Facebook purchases Parse to promote mobile app development

With the buy, the social network unveils a new strategy in mobile: selling backend services to app developers.

facebook parse
Facebook
Facebook has agreed to purchase Parse, a service that allows developers to build mobile applications for iOS, Android, Windows, and mobile web.

The social network announced Thursday that it picked up the mobile-focused company for an undisclosed sum and said it plans to continue offering Parse's products and services. The deal is reported to be worth $85 million, according to TechCrunch.

"By making Parse a part of Facebook Platform, we want to enable developers to rapidly build apps that span mobile platforms and devices," Doug Purdy, Facebook's director of product management, said. "Parse makes this possible by allowing developers to work with native objects that provide backend services for data storage, notifications, user management, and more. This removes the need to manage servers and a complex infrastructure, so you can simply focus on building great user experiences."
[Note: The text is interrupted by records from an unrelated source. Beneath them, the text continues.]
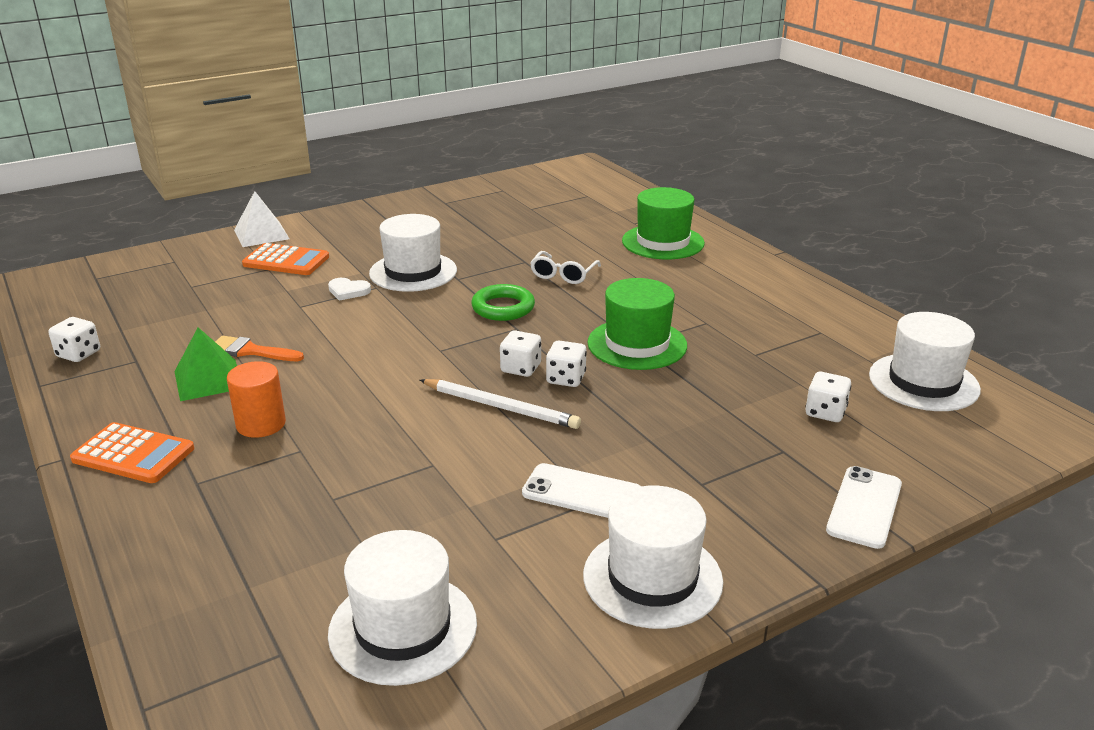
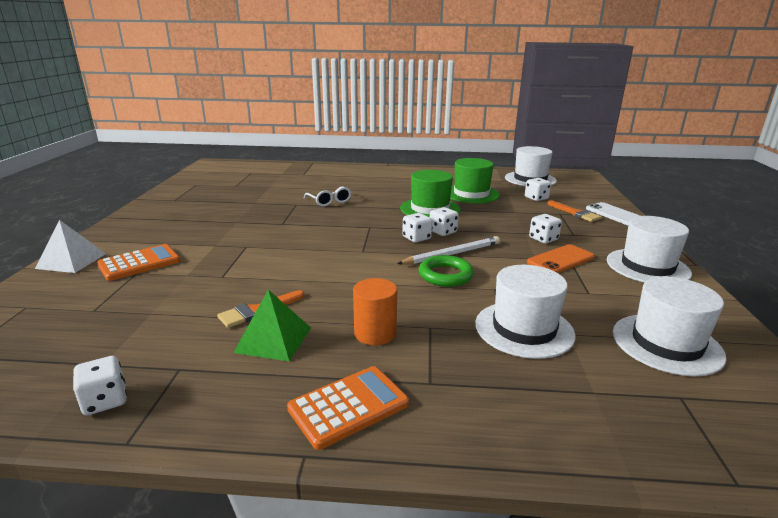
camera: 55 degrees left, 5 degrees down
white heart [328,278,371,301] -> none
white hat [369,214,457,292] -> white hat moved to [475,265,575,359]
green ring [471,284,535,321] -> green ring moved to [419,255,474,287]
white phone [522,463,640,518] -> orange phone [527,244,595,273]
green hat [622,187,705,259] -> green hat moved to [450,158,500,203]
none -> white dice [529,214,562,244]
none -> orange brush [548,201,602,222]

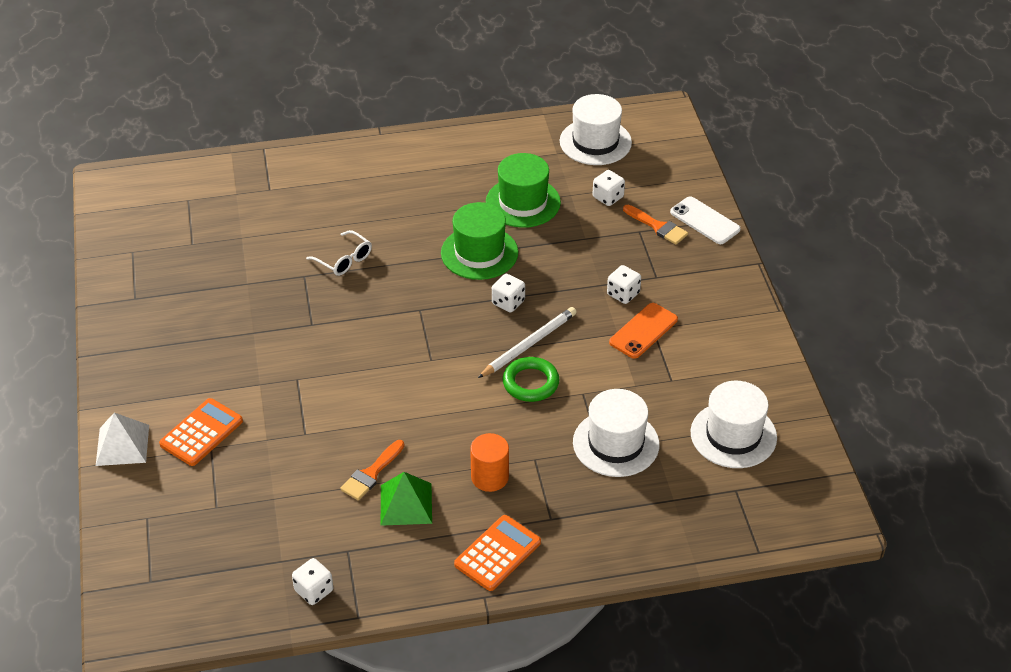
camera: 15 degrees left, 20 degrees up
white dice [402,213,432,243] -> none
white hat [607,216,692,283] -> none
Two-year-old Parse currently powers tens of thousands of mobile apps, including those of top brands, CEO Ilya Sukhar said in a blog post on the sale. Customers include the Food Network, Cisco, and Deloitte. The San Francisco-based company had raised roughly $7 million in funding from Ignition Partners, Google Ventures, SV Angel, Menlo Ventures, and other angel investors.

The buy seems largely motivated by Facebook's continued interest in conquering mobile, an effort that recently culminated in the release of Facebook Home. Parse provides the social network with a new way to go about its mobile-first mission; it offers the company instant access to a pool of mobile developers who might be more motivated to weave Facebook hooks into their applications. Facebook also will, by continuing to sell and manage Parse's backend services, pick up an entirely new revenue stream and become a service provider of a different kind.

Parse offers a free plan for developers with smaller application audiences, but sells a paid service that starts at $199 per month.